Background: The inhibitory effect of adenosine on platelet aggregation is abrogated after the addition of adenosine-deaminase. Inosine is a naturally occurring nucleoside degraded from adenosine.

Objectives: The mechanisms of antiplatelet action of adenosine and inosine in vitro and in vivo, and their differential biological effects by molecular modeling were investigated.

Results: Adenosine (0.5, 1 and 2 mmol/L) inhibited phosphatidylserine exposure from 52±4% in the control group to 44±4 (p<0.05), 29±2 (p<0.01) and 20±3% (p<0.001). P-selectin expression in the presence of adenosine 0.5, 1 and 2 mmol/L was inhibited from 32±4 to 27±2 (p<0.05), 14±3 (p<0.01) and 9±3% (p<0.001), respectively. At the concentrations tested, only inosine to 4 mmol/L had effect on platelet P-selectin expression (p<0.05). Adenosine and inosine inhibited platelet aggregation and ATP release stimulated by ADP and collagen. Adenosine and inosine reduced collagen-induced platelet adhesion and aggregate formation under flow. At the same concentrations adenosine inhibited platelet aggregation, decreased the levels of sCD40L and increased intraplatelet cAMP. In addition, SQ22536 (an adenylate cyclase inhibitor) and ZM241385 (a potent adenosine receptor A2A antagonist) attenuated the effect of adenosine on platelet aggregation induced by ADP and intraplatelet level of cAMP. Adenosine and inosine significantly inhibited thrombosis formation in vivo (62±2% occlusion at 60 min [n = 6, p<0.01] and 72±1.9% occlusion at 60 min, [n = 6, p<0.05], respectively) compared with the control (98±2% occlusion at 60 min, n = 6). A2A is the adenosine receptor present in platelets; it is known that inosine is not an A2A ligand. Docking of adenosine and inosine inside A2A showed that the main difference is the formation by adenosine of an additional hydrogen bond between the NH2 of the adenine group and the residues Asn253 in H6 and Glu169 in EL2 of the A2A receptor.

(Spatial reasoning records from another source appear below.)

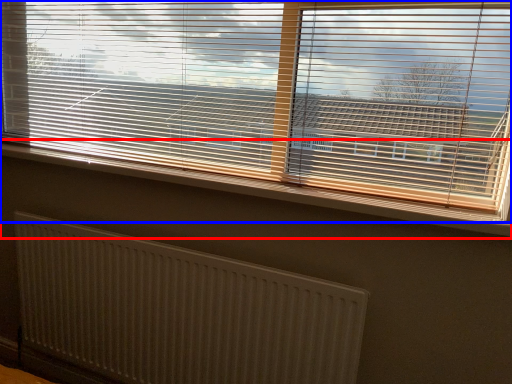
Question: Which point is further to the camera, window sill (highlighted by a red box) or window blind (highlighted by a blue box)?

Choices:
 (A) window sill
 (B) window blind

Answer: (A)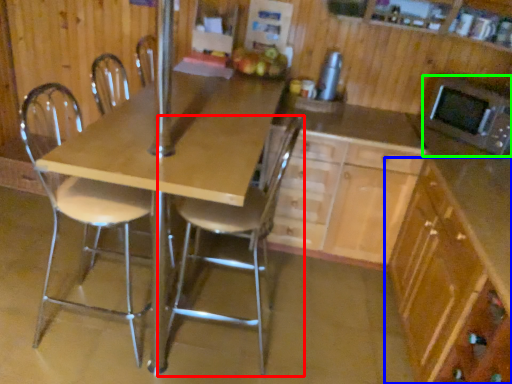
Question: Considering the real-world distances, which object is farthest from chair (highlighted by a red box)? cabinetry (highlighted by a blue box) or microwave oven (highlighted by a green box)?

Choices:
 (A) cabinetry
 (B) microwave oven

Answer: (B)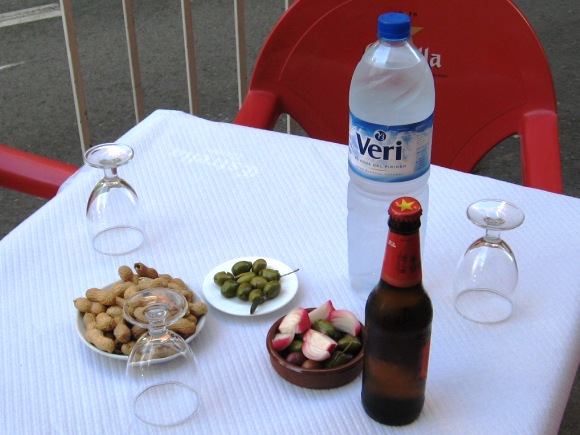
Locate an element on the screen. This screenshot has width=580, height=435. table is located at coordinates (456, 332).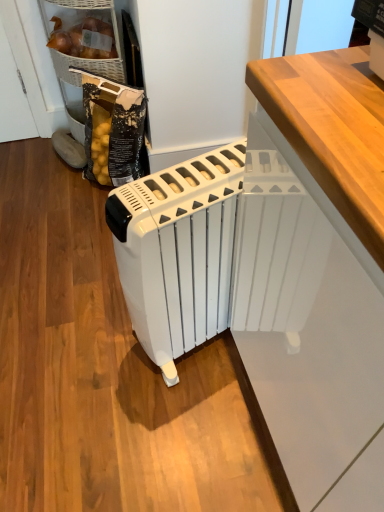
What do you see at coordinates (77, 23) in the screenshot? I see `matte wicker basket at upper left, arranged as the 1th cabinetry when viewed from the left` at bounding box center [77, 23].

You are a GUI agent. You are given a task and a screenshot of the screen. Output one action in this format:
    pyautogui.click(x=<x>, y=<y>)
    Task: Click on the white plastic radiator at center
    The image size is (384, 512).
    Given the screenshot: What is the action you would take?
    (x=178, y=252)

Where is `white glossy radiator at center, which ranks as the 2th cabinetry in left-to-right order`? Image resolution: width=384 pixels, height=512 pixels. white glossy radiator at center, which ranks as the 2th cabinetry in left-to-right order is located at coordinates (316, 273).

You are a GUI agent. You are given a task and a screenshot of the screen. Output one action in this format:
    pyautogui.click(x=<x>, y=<y>)
    Task: Click on the cabinetry on the left of the white glossy radiator at center, which ranks as the 2th cabinetry in left-to-right order
    This screenshot has width=384, height=512.
    Given the screenshot: What is the action you would take?
    pyautogui.click(x=77, y=23)

Is point (108, 11) farther from camera compared to point (266, 127)?

Yes.

Is matte wicker basket at upper left, arranged as the 1th cabinetry when viewed from the left, not inside white glossy radiator at center, the 2th cabinetry in the top-to-bottom sequence?

Yes, matte wicker basket at upper left, arranged as the 1th cabinetry when viewed from the left, is located beyond the bounds of white glossy radiator at center, the 2th cabinetry in the top-to-bottom sequence.

Is white glossy radiator at center, the first cabinetry viewed from the front, positioned far away from matte wicker basket at upper left, which ranks as the 1th cabinetry in back-to-front order?

white glossy radiator at center, the first cabinetry viewed from the front, is far away from matte wicker basket at upper left, which ranks as the 1th cabinetry in back-to-front order.

Measure the distance between white glossy radiator at center, which is the first cabinetry from bottom to top, and matte wicker basket at upper left, the 2th cabinetry when ordered from front to back.

A distance of 1.35 meters exists between white glossy radiator at center, which is the first cabinetry from bottom to top, and matte wicker basket at upper left, the 2th cabinetry when ordered from front to back.

Is the depth of white glossy radiator at center, the first cabinetry viewed from the front, greater than that of matte wicker basket at upper left, placed as the 2th cabinetry when sorted from bottom to top?

No, the depth of white glossy radiator at center, the first cabinetry viewed from the front, is less than that of matte wicker basket at upper left, placed as the 2th cabinetry when sorted from bottom to top.

Considering the sizes of objects white glossy radiator at center, which ranks as the 2th cabinetry in left-to-right order, and matte wicker basket at upper left, which ranks as the 1th cabinetry in back-to-front order, in the image provided, who is smaller, white glossy radiator at center, which ranks as the 2th cabinetry in left-to-right order, or matte wicker basket at upper left, which ranks as the 1th cabinetry in back-to-front order,?

matte wicker basket at upper left, which ranks as the 1th cabinetry in back-to-front order.

Image resolution: width=384 pixels, height=512 pixels. Find the location of `cabinetry lying below the white plastic radiator at center (from the image's perspective)`. cabinetry lying below the white plastic radiator at center (from the image's perspective) is located at coordinates (316, 273).

Is white glossy radiator at center, the 2th cabinetry in the top-to-bottom sequence, far away from white plastic radiator at center?

No.

Between white glossy radiator at center, which ranks as the 2th cabinetry in left-to-right order, and white plastic radiator at center, which one is positioned behind?

white plastic radiator at center is further away from the camera.

Between white plastic radiator at center and matte wicker basket at upper left, acting as the first cabinetry starting from the top, which one has more height?

white plastic radiator at center is taller.

Is there a large distance between white plastic radiator at center and matte wicker basket at upper left, which ranks as the 1th cabinetry in back-to-front order?

Yes, white plastic radiator at center is far from matte wicker basket at upper left, which ranks as the 1th cabinetry in back-to-front order.

Is white plastic radiator at center facing away from matte wicker basket at upper left, the 2th cabinetry in the right-to-left sequence?

No, white plastic radiator at center's orientation is not away from matte wicker basket at upper left, the 2th cabinetry in the right-to-left sequence.

Is white plastic radiator at center taller or shorter than white glossy radiator at center, the 2th cabinetry from the back?

Clearly, white plastic radiator at center is shorter compared to white glossy radiator at center, the 2th cabinetry from the back.

From a real-world perspective, is white plastic radiator at center physically located above or below white glossy radiator at center, the 2th cabinetry in the top-to-bottom sequence?

white plastic radiator at center is situated lower than white glossy radiator at center, the 2th cabinetry in the top-to-bottom sequence, in the real world.

In the image, is white plastic radiator at center positioned in front of or behind white glossy radiator at center, the 2th cabinetry in the top-to-bottom sequence?

white plastic radiator at center is behind white glossy radiator at center, the 2th cabinetry in the top-to-bottom sequence.

Consider the image. Is matte wicker basket at upper left, acting as the first cabinetry starting from the top, to the left of white plastic radiator at center from the viewer's perspective?

Correct, you'll find matte wicker basket at upper left, acting as the first cabinetry starting from the top, to the left of white plastic radiator at center.

Which of these two, matte wicker basket at upper left, placed as the 2th cabinetry when sorted from bottom to top, or white plastic radiator at center, is smaller?

Smaller between the two is matte wicker basket at upper left, placed as the 2th cabinetry when sorted from bottom to top.

How different are the orientations of matte wicker basket at upper left, placed as the 2th cabinetry when sorted from bottom to top, and white plastic radiator at center in degrees?

78.4 degrees.

Where is `cabinetry below the matte wicker basket at upper left, arranged as the 1th cabinetry when viewed from the left (from the image's perspective)`? The width and height of the screenshot is (384, 512). cabinetry below the matte wicker basket at upper left, arranged as the 1th cabinetry when viewed from the left (from the image's perspective) is located at coordinates (316, 273).

Find the location of `cabinetry behind the white glossy radiator at center, the first cabinetry viewed from the front`. cabinetry behind the white glossy radiator at center, the first cabinetry viewed from the front is located at coordinates (77, 23).

Looking at the image, which one is located further to white glossy radiator at center, the 2th cabinetry in the top-to-bottom sequence, white plastic radiator at center or matte wicker basket at upper left, the 2th cabinetry when ordered from front to back?

matte wicker basket at upper left, the 2th cabinetry when ordered from front to back, is further to white glossy radiator at center, the 2th cabinetry in the top-to-bottom sequence.

Based on their spatial positions, is matte wicker basket at upper left, arranged as the 1th cabinetry when viewed from the left, or white glossy radiator at center, the first cabinetry viewed from the front, further from white plastic radiator at center?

Conclusion: Therefore, adenosine and inosine may represent novel agents lowering the risk of arterial thrombosis.

Publication types

Research Support, Non-U.S. Gov't

MeSH terms

Adenosine / pharmacology*
Animals
Blood Coagulation / drug effects*
Blood Platelets / metabolism*
Collagen / metabolism
Humans
Inosine / pharmacology*
Male
Mice
Models, Biological*
Platelet Adhesiveness / drug effects*
Thrombosis / drug therapy
Thrombosis / metabolism

Substances

Inosine
Collagen
Adenosine

Grants and funding

This work was funded by the CONICYT REGIONAL / GORE MAULE / CEAP / R09I2001, Interdisciplinary Excellence Research Program on Healthy Aging (PIEI-ES), and supported by grant no. 1130216 (I. P., M. G., R. M., M. A., J. C.) from Fondecyt, Chile. The funders had no role in study design, data collection and analysis, decision to publish, or preparation of the manuscript.